Michael Hurlston, chief executive of Synaptics, whose chips drive touchscreens, which had held up some auto production, said the recent, more direct collaboration with automakers could create new business opportunities as well as manage risks.

Hurlston said the automotive industry had warmed up to using OLED screens, which are less durable than LCD screens, a factor that many perceived would limit their use in cars despite better contrast and lower power consumption.

“But that perception has changed pretty dramatically over the last two years. And that perception has changed as a direct result of us being able to talk to [the auto industry],” he said. “The paradigm has really, really shifted for us.”

Chief executives of Japan’s Renesas Electronics and Dutch NXP Semiconductors have both said they are co-locating engineers to help automakers design a new architecture where one computer would centrally control all functions.

“They have woken up,” said NXP boss Kurt Sievers. “They have understood what it takes. They try to find the right talent. It’s a big shift.”

The average semiconductor content per vehicle will exceed €1,000 by 2026, doubling from the first year of the pandemic, according to Gartner. One example: the battery-powered Porsche Taycan has more than 8,000 chips. That will double or triple by the end of the decade, according to Volkswagen.

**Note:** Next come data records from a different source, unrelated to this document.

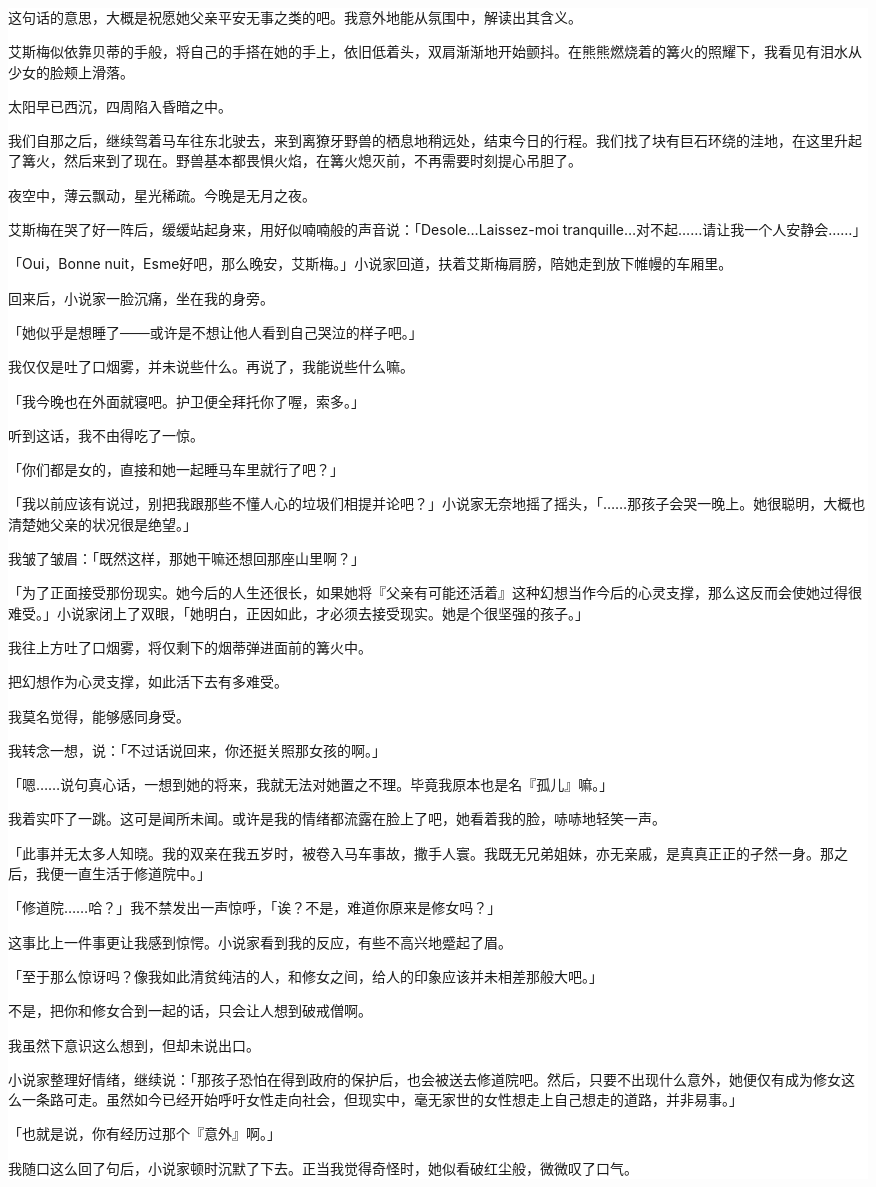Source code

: 这句话的意思，大概是祝愿她父亲平安无事之类的吧。我意外地能从氛围中，解读出其含义。

艾斯梅似依靠贝蒂的手般，将自己的手搭在她的手上，依旧低着头，双肩渐渐地开始颤抖。在熊熊燃烧着的篝火的照耀下，我看见有泪水从少女的脸颊上滑落。

太阳早已西沉，四周陷入昏暗之中。

我们自那之后，继续驾着马车往东北驶去，来到离獠牙野兽的栖息地稍远处，结束今日的行程。我们找了块有巨石环绕的洼地，在这里升起了篝火，然后来到了现在。野兽基本都畏惧火焰，在篝火熄灭前，不再需要时刻提心吊胆了。

夜空中，薄云飘动，星光稀疏。今晚是无月之夜。

艾斯梅在哭了好一阵后，缓缓站起身来，用好似喃喃般的声音说：「Desole…Laissez-moi tranquille…对不起……请让我一个人安静会……」

「Oui，Bonne nuit，Esme好吧，那么晚安，艾斯梅。」小说家回道，扶着艾斯梅肩膀，陪她走到放下帷幔的车厢里。

回来后，小说家一脸沉痛，坐在我的身旁。

「她似乎是想睡了───或许是不想让他人看到自己哭泣的样子吧。」

我仅仅是吐了口烟雾，并未说些什么。再说了，我能说些什么嘛。

「我今晚也在外面就寝吧。护卫便全拜托你了喔，索多。」

听到这话，我不由得吃了一惊。

「你们都是女的，直接和她一起睡马车里就行了吧？」

「我以前应该有说过，别把我跟那些不懂人心的垃圾们相提并论吧？」小说家无奈地摇了摇头，「……那孩子会哭一晚上。她很聪明，大概也清楚她父亲的状况很是绝望。」

我皱了皱眉：「既然这样，那她干嘛还想回那座山里啊？」

「为了正面接受那份现实。她今后的人生还很长，如果她将『父亲有可能还活着』这种幻想当作今后的心灵支撑，那么这反而会使她过得很难受。」小说家闭上了双眼，「她明白，正因如此，才必须去接受现实。她是个很坚强的孩子。」

我往上方吐了口烟雾，将仅剩下的烟蒂弹进面前的篝火中。

把幻想作为心灵支撑，如此活下去有多难受。

我莫名觉得，能够感同身受。

我转念一想，说：「不过话说回来，你还挺关照那女孩的啊。」

「嗯……说句真心话，一想到她的将来，我就无法对她置之不理。毕竟我原本也是名『孤儿』嘛。」

我着实吓了一跳。这可是闻所未闻。或许是我的情绪都流露在脸上了吧，她看着我的脸，哧哧地轻笑一声。

「此事并无太多人知晓。我的双亲在我五岁时，被卷入马车事故，撒手人寰。我既无兄弟姐妹，亦无亲戚，是真真正正的孑然一身。那之后，我便一直生活于修道院中。」

「修道院……哈？」我不禁发出一声惊呼，「诶？不是，难道你原来是修女吗？」

这事比上一件事更让我感到惊愕。小说家看到我的反应，有些不高兴地蹙起了眉。

「至于那么惊讶吗？像我如此清贫纯洁的人，和修女之间，给人的印象应该并未相差那般大吧。」

不是，把你和修女合到一起的话，只会让人想到破戒僧啊。

我虽然下意识这么想到，但却未说出口。

小说家整理好情绪，继续说：「那孩子恐怕在得到政府的保护后，也会被送去修道院吧。然后，只要不出现什么意外，她便仅有成为修女这么一条路可走。虽然如今已经开始呼吁女性走向社会，但现实中，毫无家世的女性想走上自己想走的道路，并非易事。」

「也就是说，你有经历过那个『意外』啊。」

我随口这么回了句后，小说家顿时沉默了下去。正当我觉得奇怪时，她似看破红尘般，微微叹了口气。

“We have understood that we are a part of the semiconductor industry,” said Volkswagen Group’s Berthold Hellenthal, a senior manager for semiconductor management. “We have now people dedicated just to strategic semiconductor management.”

Securing — and keeping — chip engineers will be a challenge for automakers, which will have to compete against the likes of Alphabet’s Google, Amazon.com and Apple, said Evangelos Simoudis, a Silicon Valley venture capital investor and adviser who works with both established automakers and start-ups. “I think that that would lead to acquisitions,” he said.

Unlike Tesla, which designs its own core chips, Simoudis said traditional automakers will have to juggle production of legacy auto models as they make new investments.

AutoForecast Solutions estimates that microchip shortages have forced automakers around the world to cut more than 13 million vehicles from production plans since the start of 2021.

“It’s an arrogant industry,” said Sam Fiorani, vice-president of global vehicle forecasting at AFS. “Sometimes it just bites them in the rear.”